April 10, 2023: Li Receives New PCORI Award to Develop Causal Inference Methods for Stepped-Wedge Cluster Randomized Trials

Headshot of Dr. Fan Li
Dr. Fan Li

Dr. Fan Li, a member of the NIH Pragmatic Trials Collaboratory’s Biostatistics and Study Design Core since 2013, has received approval of a 3-year funding award from the Patient-Centered Outcomes Research Institute (PCORI) to develop causal inference methods for stepped-wedge cluster randomized trials—a design that has been increasingly adopted in pragmatic trials. Li is an assistant professor of biostatistics at the Yale School of Public Health.

The new study, entitled “Toward Improved Design and Analysis of Stepped Wedge Trials: An Estimand-Aligned and Efficiency-Focused Framework,” will contribute new methods and software for planning and analyzing stepped-wedge cluster randomized trials that enable investigators to (a) target transparent causal estimands under the counterfactual outcomes framework and (b) to leverage baseline information for achieving higher statistical efficiency.

This is Li’s second PCORI award. Read a summary of his previous PCORI award.

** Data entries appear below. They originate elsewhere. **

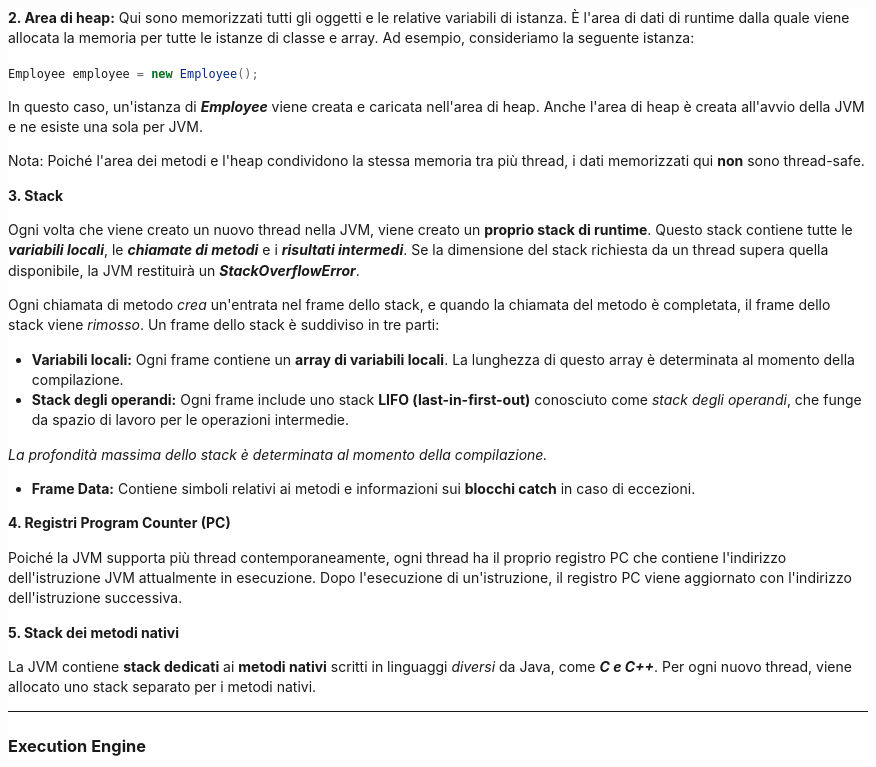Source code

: **2. Area di heap:**
Qui sono memorizzati tutti gli oggetti e le relative variabili di istanza. È l'area di dati
di runtime dalla quale viene allocata la memoria per tutte le istanze di classe e array. Ad
esempio, consideriamo la seguente istanza:

```java
Employee employee = new Employee();
```
In questo caso, un'istanza di **_Employee_** viene creata e caricata nell'area di heap. Anche
l'area di heap è creata all'avvio della JVM e ne esiste una sola per JVM.

Nota: Poiché l'area dei metodi e l'heap condividono la stessa memoria tra più thread,
i dati memorizzati qui **non** sono thread-safe.

**3. Stack**

Ogni volta che viene creato un nuovo thread nella JVM, viene creato un **proprio stack di
runtime**. Questo stack contiene tutte le **_variabili locali_**, le **_chiamate di metodi_** e i _**risultati
intermedi**_. Se la dimensione del stack richiesta da un thread supera quella disponibile, la JVM
restituirà un **_StackOverflowError_**.

Ogni chiamata di metodo _crea_ un'entrata nel frame dello stack, e quando la chiamata del metodo
è completata, il frame dello stack viene _rimosso_. Un frame dello stack è suddiviso in tre parti:

- **Variabili locali:** Ogni frame contiene un **array di variabili locali**.
La lunghezza di questo array è determinata al momento della compilazione.
- **Stack degli operandi:** Ogni frame include uno stack **LIFO (last-in-first-out)**
conosciuto come _stack degli operandi_, che funge da spazio di lavoro per le operazioni intermedie.

_La profondità massima dello stack è determinata al momento della compilazione._
- **Frame Data:** Contiene simboli relativi ai metodi e informazioni sui **blocchi
catch** in caso di eccezioni.

**4. Registri Program Counter (PC)**

Poiché la JVM supporta più thread contemporaneamente, ogni thread ha il proprio registro
PC che contiene l'indirizzo dell'istruzione JVM attualmente in esecuzione. Dopo l'esecuzione
di un'istruzione, il registro PC viene aggiornato con l'indirizzo dell'istruzione successiva.

**5. Stack dei metodi nativi**

La JVM contiene **stack dedicati** ai **metodi nativi** scritti in linguaggi _diversi_ da Java,
come **_C e C++_**. Per ogni nuovo thread, viene allocato uno stack separato per i metodi nativi.

****
### Execution Engine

An estimand is a precise description of the treatment effect reflecting the scientific question, and is ideally a model-free concept. The research team will contribute weighted average effect estimands to quantify treatment effect evidence by recognizing that unequal cluster sizes may contribute to variations of treatment effects in each cluster-period. In addition, pragmatic trials that adopt a stepped-wedge cluster randomized design frequently collect baseline data on the patient-centered outcomes and/or patient-level characteristics. The research team will study and operationalize estimand-aligned methods that effectively leverage such baseline variables through parametric regression and nonparametric machine learning methods.

Li has assembled a multidisciplinary team for this study, including Dr. Patrick Heagerty, professor of biostatistics at the University of Washington and a cochair of the NIH Collaboratory’s Biostatistics and Study Design Core. In addition, Drs. Jeffrey Jarvik, principal investigator of the NIH Collaboratory’s LIRE NIH Collaboratory Trial, and Douglas Zatzick, principal investigator of the TSOS NIH Collaboratory Trial, serve as stakeholders of the study. The stakeholder team also includes colleagues from the NIA IMPACT Collaboratory, Drs. Thomas Travison and Monica Taljaard.